MARCO ISLAND — Given his past experience and education, Guillermo Polanco says he's ready to take on the challenge of serving as finance director for the City of Marco Island. On Friday, he outlined his goals and overriding vision, detailing what he can offer the community.
"For now, most of my goals are short-term," Polanco said, "but in the long-term, I want to provide city council and the city manager the resources they need for financial analysis."
Polanco also wants to be able to analyze the city's financial position on a regular basis, perhaps quarterly. Currently, the city does a thorough closing of its books on an annual basis at fiscal year-end.
The road to reaching more frequent analysis requires investing in financial software, Polanco said.
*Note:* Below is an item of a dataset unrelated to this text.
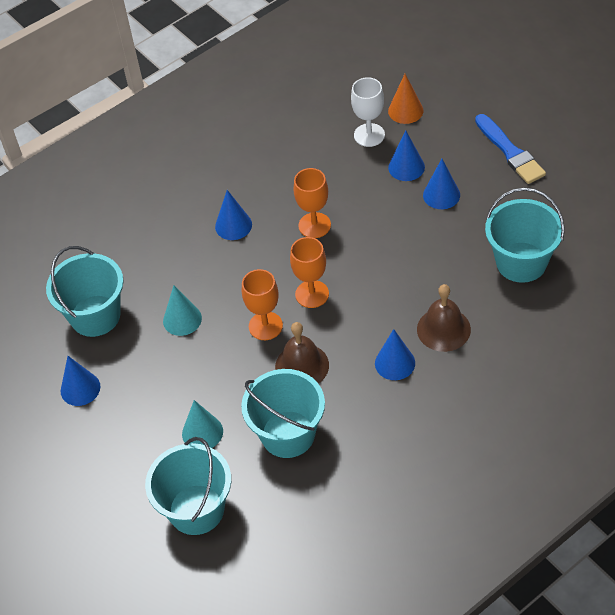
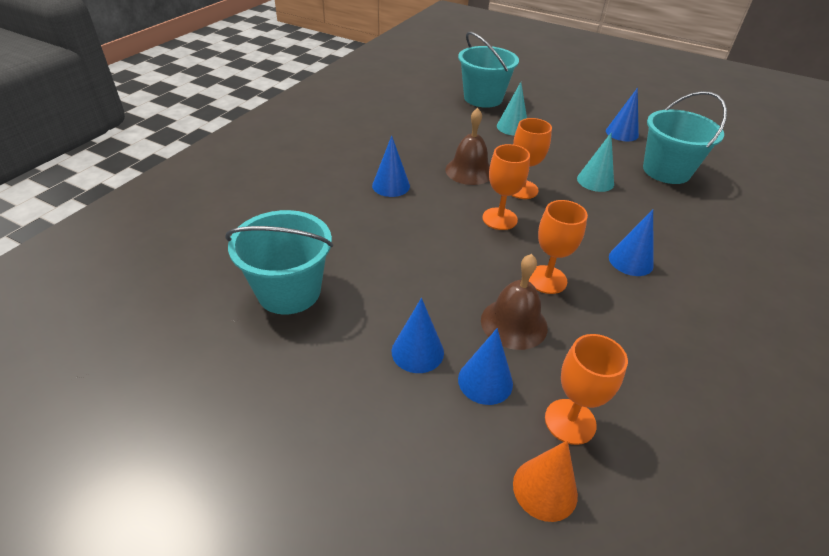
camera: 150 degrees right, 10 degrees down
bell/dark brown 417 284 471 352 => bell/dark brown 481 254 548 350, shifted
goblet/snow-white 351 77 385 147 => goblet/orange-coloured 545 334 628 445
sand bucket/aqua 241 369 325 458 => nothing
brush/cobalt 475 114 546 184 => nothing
The purchase of a new financial package for accounting is funded in the city's 2013 budget, and that software would be a first step.
The city's purchasing department is surveying similarly sized cities to determine what programs work best and offer the most customer support. The 2013 purchase will streamline work and facilitate the processes of creating financial reports. Polanco said that will help, but he can see how more aggressive programs could take transparency and accountability to a higher level.
Perhaps five to 10 years down the road, Polanco said, the city could have a system that makes financial information available and accessible through the internet to anyone interested.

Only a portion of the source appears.